Well join the club. It’s relatively common to fail the initial screening and pass the glucose tolerance test with flying colors. Every OB office is different. In my case, I have to follow a specific carb/sugar heavy diet for three days before you take the glucose tolerance test. The night before the blood test, I am not allowed to eat or drink anything (not even water) between midnight and the screening time, which in my case in 8am. Thankfully they do their tests in the morning so you don’t have to fast all day. Then you will get several blood draws throughout a 3 hour time period. They do one fasting (before you drink the glucose drink), then they will do a blood draw at 1 hr after you finish the drink, 2 hrs after and 3 hrs after. Then you’re done and you get to wait for your results.

In my case, I start the diet tomorrow and my blood draw is Friday morning. I’ll most likely have to wait through the weekend and get my results back on Monday. Yay… another weekend of stressing.

What if your glucose tolerance test comes back positive?

I haven’t discussed this step with my OB yet as she doesn’t like to panic patients until something is really official. She probably realizes google does that enough so the less you know, the more sane the pregnant lady.

From what I’ve heard from other people, you’ll most likely start with a trip to the nutritionist to discuss diet plans and such. There are a lot of other ways doctors track your blood sugar throughout your pregnancy. Sometimes they’ll have you check your blood sugar on your own with a finger prick test a couple times a day. Sometimes you’ll have to take insulin shots. You may have increased appointments with your doctor for the remainder of the pregnancy to make sure you and baby are healthy. Each OB is different so their way they handle each case certainly varies.

I can guarantee that whatever happens, it doesn’t involve indulging in a sleeve of Sm’oreos or unlimited pasta bowls and breadsticks at Olive Garden. Those sound like they are off limits. I foresee a lot more meat and veggies in my diet either way.

What could gestational diabetes mean for you and your baby?

For many women, gestational diabetes is completely temporary and goes away after the baby is born. Many women who develop GD have a higher chance of developing Type 2 Diabetes later on in life.

When untreated, it can cause a terrible amount of problems later in pregnancy and post-birth like:

  • preeclamsia
  • premature birth (before 37 weeks of pregnancy) or stillbirth
  • having a large baby during birth (more than 9 lbs); higher likelihood of c-section. Larger babies are also more likely to be obese or have diabetes later in life.
  • Baby could be born with breathing problems, low blood sugar and/or jaundice

So basically, that’s what I learned today. It’s a lot to take in and I seriously hope I don’t have to deal with all the management stuff associated with it. I just have to focus on getting through this test and getting my results a week from today. All the research was somewhat reassuring as I’m not alone and shouldn’t feel guilty (maybe a little guilty about that churro I had for lunch) about everything I’ve done up to this point. So until next week, I’m going to and not beat myself up about it too much.
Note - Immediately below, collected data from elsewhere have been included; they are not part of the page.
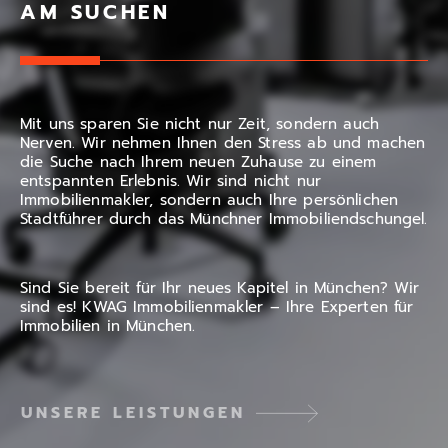
AM SUCHEN
Mit uns sparen Sie nicht nur Zeit, sondern auch
Nerven. Wir nehmen Ihnen den Stress ab und machen
die Suche nach Ihrem neuen Zuhause zu einem
entspannten Erlebnis. Wir sind nicht nur
Immobilienmakler, sondern auch Ihre persönlichen
Stadtführer durch das Münchner Immobiliendschungel.
Sind Sie bereit für Ihr neues Kapitel in München? Wir
sind es! KWAG Immobilienmakler – Ihre Experten für
Immobilien in München.
UNSERE LEISTUNGEN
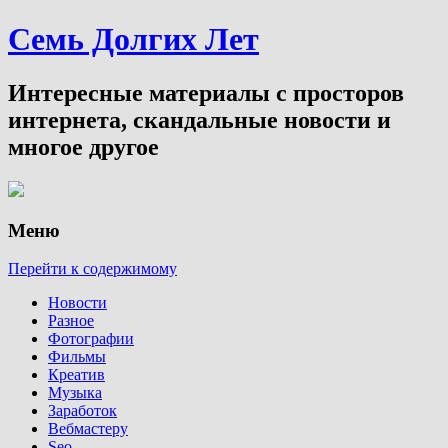
Семь Долгих Лет
Интересные материалы с просторов
интернета, скандальные новости и
многое другое
Меню
Перейти к содержимому
Новости
Разное
Фотографии
Фильмы
Креатив
Музыка
Заработок
Вебмастеру
Seo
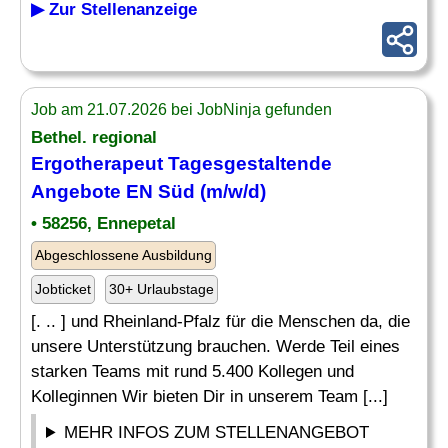
▶ Zur Stellenanzeige
Job am 21.07.2026 bei JobNinja gefunden
Bethel. regional
Ergotherapeut Tagesgestaltende
Angebote
EN Süd (m/w/d)
• 58256, Ennepetal
Abgeschlossene Ausbildung
Jobticket
30+ Urlaubstage
[. .. ] und Rheinland-Pfalz für die Menschen da, die
unsere Unterstützung brauchen. Werde Teil eines
starken Teams mit rund 5.400 Kollegen und
Kolleginnen Wir bieten Dir in unserem Team [...]
MEHR INFOS ZUM STELLENANGEBOT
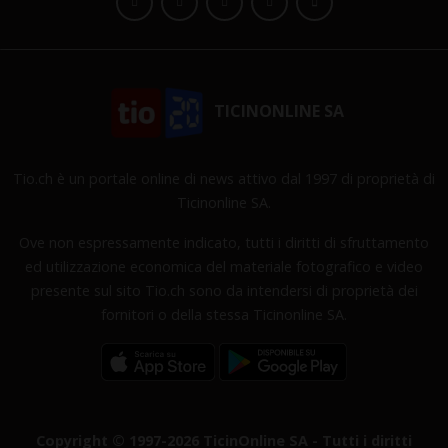
TICINONLINE SA
Tio.ch è un portale online di news attivo dal 1997 di proprietà di
Ticinonline SA.
Ove non espressamente indicato, tutti i diritti di sfruttamento
ed utilizzazione economica del materiale fotografico e video
presente sul sito Tio.ch sono da intendersi di proprietà dei
fornitori o della stessa Ticinonline SA.
Copyright © 1997-2026 TicinOnline SA - Tutti i diritti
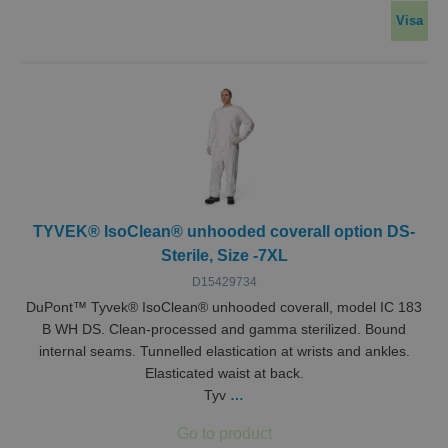
Visa
TYVEK® IsoClean® unhooded coverall option DS-
Sterile, Size -7XL
D15429734
DuPont™ Tyvek® IsoClean® unhooded coverall, model IC 183
B WH DS. Clean-processed and gamma sterilized. Bound
internal seams. Tunnelled elastication at wrists and ankles.
Elasticated waist at back.
Tyv
…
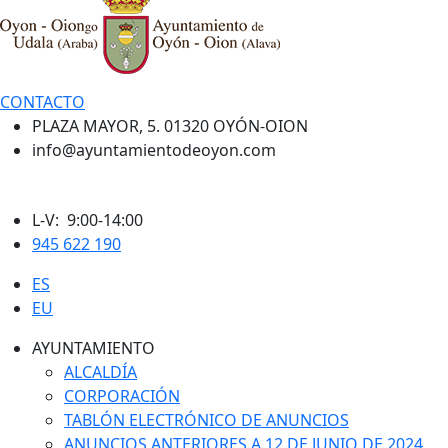
CONTACTO
PLAZA MAYOR, 5. 01320 OYÓN-OION
info@ayuntamientodeoyon.com
L-V: 9:00-14:00
945 622 190
ES
EU
AYUNTAMIENTO
ALCALDÍA
CORPORACIÓN
TABLÓN ELECTRÓNICO DE ANUNCIOS
ANUNCIOS ANTERIORES A 12 DE JUNIO DE 2024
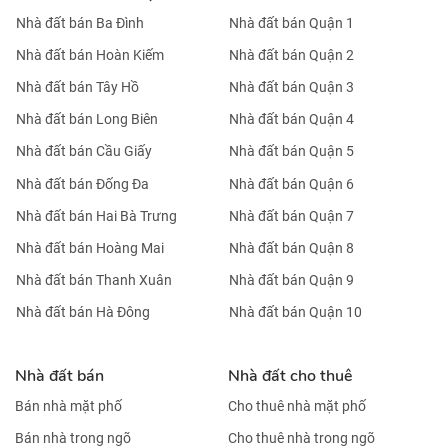
Nhà đất bán Hà Nội
Nhà đất bán TP HCM
Nhà đất bán Ba Đình
Nhà đất bán Quận 1
Nhà đất bán Hoàn Kiếm
Nhà đất bán Quận 2
Nhà đất bán Tây Hồ
Nhà đất bán Quận 3
Nhà đất bán Long Biên
Nhà đất bán Quận 4
Nhà đất bán Cầu Giấy
Nhà đất bán Quận 5
Nhà đất bán Đống Đa
Nhà đất bán Quận 6
Nhà đất bán Hai Bà Trưng
Nhà đất bán Quận 7
Nhà đất bán Hoàng Mai
Nhà đất bán Quận 8
Nhà đất bán Thanh Xuân
Nhà đất bán Quận 9
Nhà đất bán Hà Đông
Nhà đất bán Quận 10
Nhà đất bán
Nhà đất cho thuê
Bán nhà mặt phố
Cho thuê nhà mặt phố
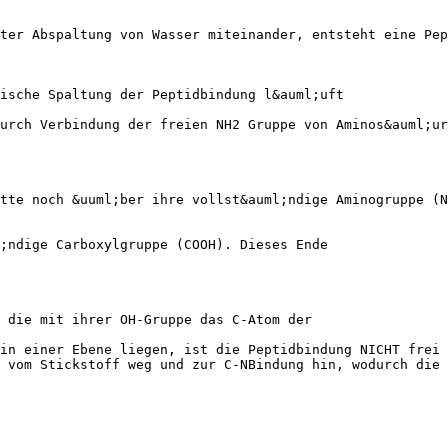
ter Abspaltung von Wasser miteinander, entsteht eine Pep
tische Spaltung der Peptidbindung l&auml;uft
urch Verbindung der freien NH2 Gruppe von Aminos&auml;ur
tte noch &uuml;ber ihre vollst&auml;ndige Aminogruppe (N
;ndige Carboxylgruppe (COOH). Dieses Ende
 die mit ihrer OH-Gruppe das C-Atom der
in einer Ebene liegen, ist die Peptidbindung NICHT frei 
 vom Stickstoff weg und zur C-NBindung hin, wodurch die 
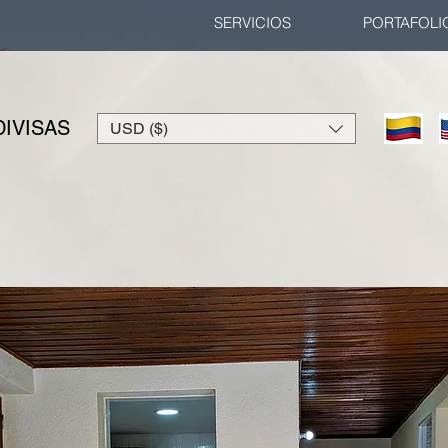
SERVICIOS
PORTAFOLI
IVISAS
USD ($)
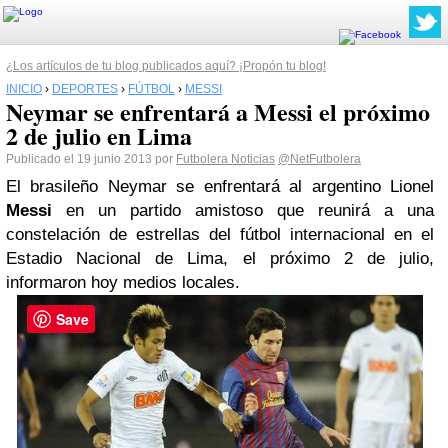
¿Los artículos de tu blog publicados aquí? ¡Propón tu blog!
INICIO
›
DEPORTES
›
FÚTBOL
›
MESSI
Neymar se enfrentará a Messi el próximo
2 de julio en Lima
Publicado el 19 junio 2013 por
Futbolera Noticias
@NetFutbolera
El brasileño Neymar se enfrentará al argentino Lionel
Messi
en un partido amistoso que reunirá a una
constelación de estrellas del fútbol internacional en el
Estadio Nacional de Lima, el próximo 2 de julio,
informaron hoy medios locales.
Save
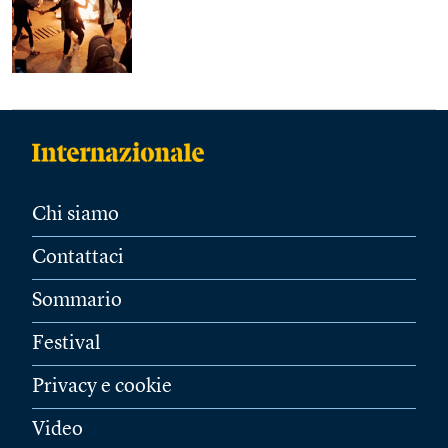
Chi siamo
Contattaci
Sommario
Festival
Privacy e cookie
Video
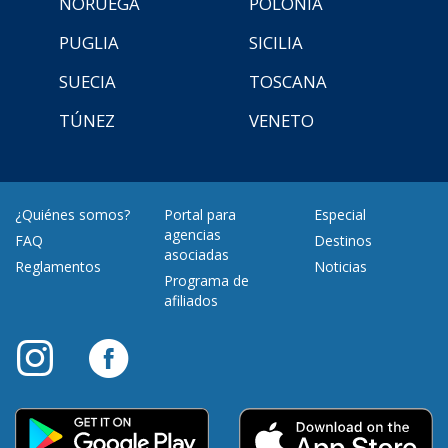
NORUEGA
POLONIA
PUGLIA
SICILIA
SUECIA
TOSCANA
TÚNEZ
VENETO
¿Quiénes somos?
Portal para
Especial
agencias
FAQ
Destinos
asociadas
Reglamentos
Noticias
Programa de
afiliados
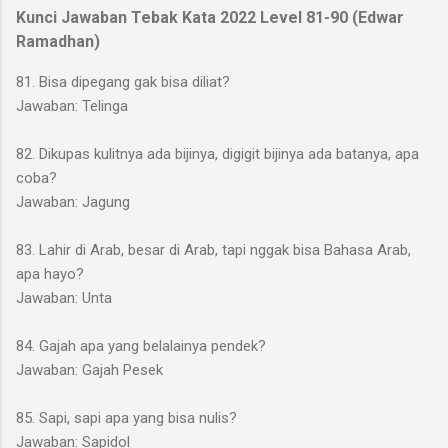
Kunci Jawaban Tebak Kata 2022 Level 81-90 (Edwar
Ramadhan)
81. Bisa dipegang gak bisa diliat?
Jawaban: Telinga
82. Dikupas kulitnya ada bijinya, digigit bijinya ada batanya, apa
coba?
Jawaban: Jagung
83. Lahir di Arab, besar di Arab, tapi nggak bisa Bahasa Arab,
apa hayo?
Jawaban: Unta
84. Gajah apa yang belalainya pendek?
Jawaban: Gajah Pesek
85. Sapi, sapi apa yang bisa nulis?
Jawaban: Sapidol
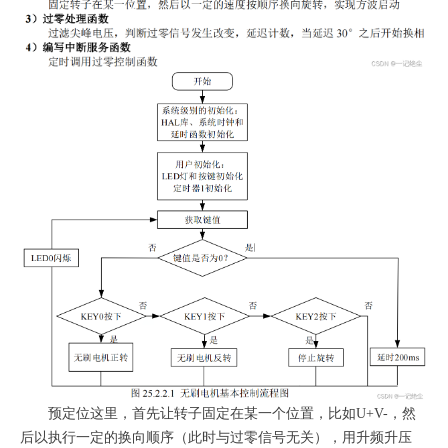
预定位这里，首先让转子固定在某一个位置，比如U+V-，然
后以执行一定的换向顺序（此时与过零信号无关），用升频升压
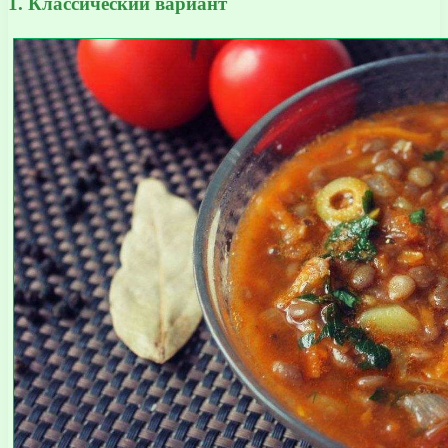
1. Классический вариант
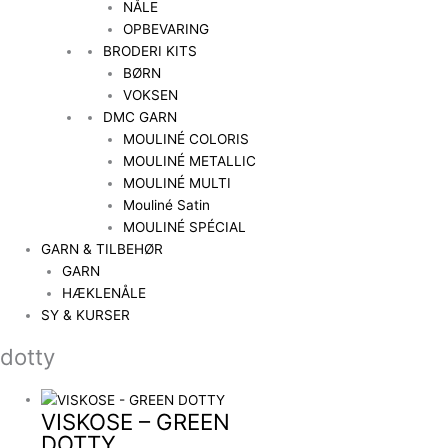
NÅLE
OPBEVARING
BRODERI KITS
BØRN
VOKSEN
DMC GARN
MOULINÉ COLORIS
MOULINÉ METALLIC
MOULINÉ MULTI
Mouliné Satin
MOULINÉ SPÉCIAL
GARN & TILBEHØR
GARN
HÆKLENÅLE
SY & KURSER
dotty
VISKOSE – GREEN
DOTTY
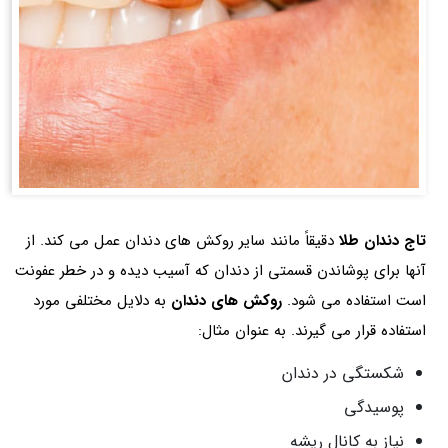
تاج دندان طلا
دقیقاً مانند سایر روکش های دندان عمل می کند. از
آنها برای پوشاندن قسمتی از دندان که آسیب دیده و در خطر عفونت
است استفاده می شود.
روکش های دندان
به دلایل مختلفی مورد
استفاده قرار می گیرند. به عنوان مثال:
شکستگی در دندان
پوسیدگی
نیاز به کانال ریشه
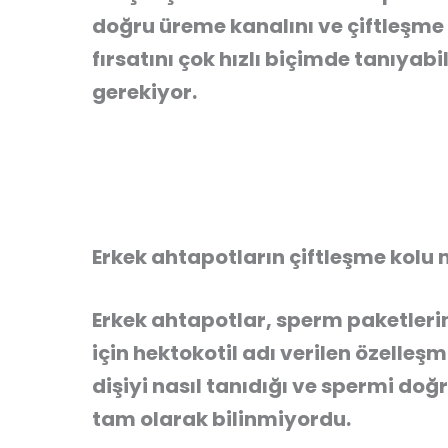
doğru üreme kanalını ve çiftleşme
fırsatını çok hızlı biçimde tanıyab
gerekiyor.
Erkek ahtapotların çiftleşme kolu n
Erkek ahtapotlar, sperm paketleri
için hektokotil adı verilen özelleşm
dişiyi nasıl tanıdığı ve spermi doğ
tam olarak bilinmiyordu.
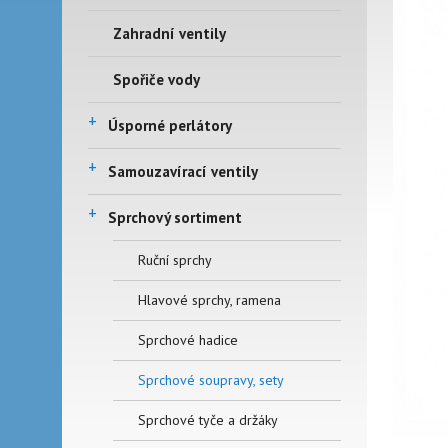
Zahradní ventily
Spořiče vody
+
Úsporné perlátory
+
Samouzavírací ventily
+
Sprchový sortiment
Ruční sprchy
Hlavové sprchy, ramena
Sprchové hadice
Sprchové soupravy, sety
Sprchové tyče a držáky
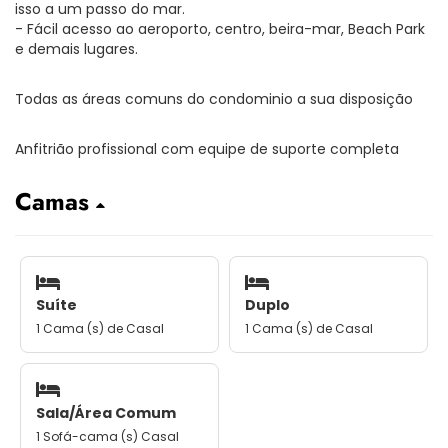
isso a um passo do mar.
- Fácil acesso ao aeroporto, centro, beira-mar, Beach Park
e demais lugares.
Todas as áreas comuns do condominio a sua disposição
Anfitrião profissional com equipe de suporte completa
Camas
Suíte
Duplo
1 Cama (s) de Casal
1 Cama (s) de Casal
Sala/Área Comum
1 Sofá-cama (s) Casal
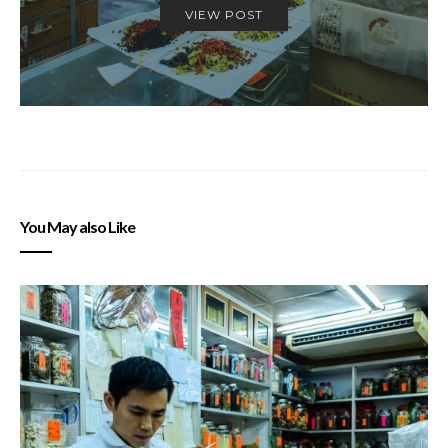
VIEW POST
You May also Like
3 thoughts on “Glucose Screening Results & What I Learned About Gestational Diabetes

  1. sparklemehappy says:

    I’m sorry sweetheart. Relax, your princess is fine and happy. Take care of yourself. Not all of the symptoms of gb will happen later in your baby’s life. Look at Jacob, he doesn’t have any of the gb symptoms and your Auntie Dawn lived through it just fine. ❀️ One day, one week at a time. Please don’t Google much, listen to your doctor. No family babies to date have ever had gd issues. I love you dearly, please don’t worry too much.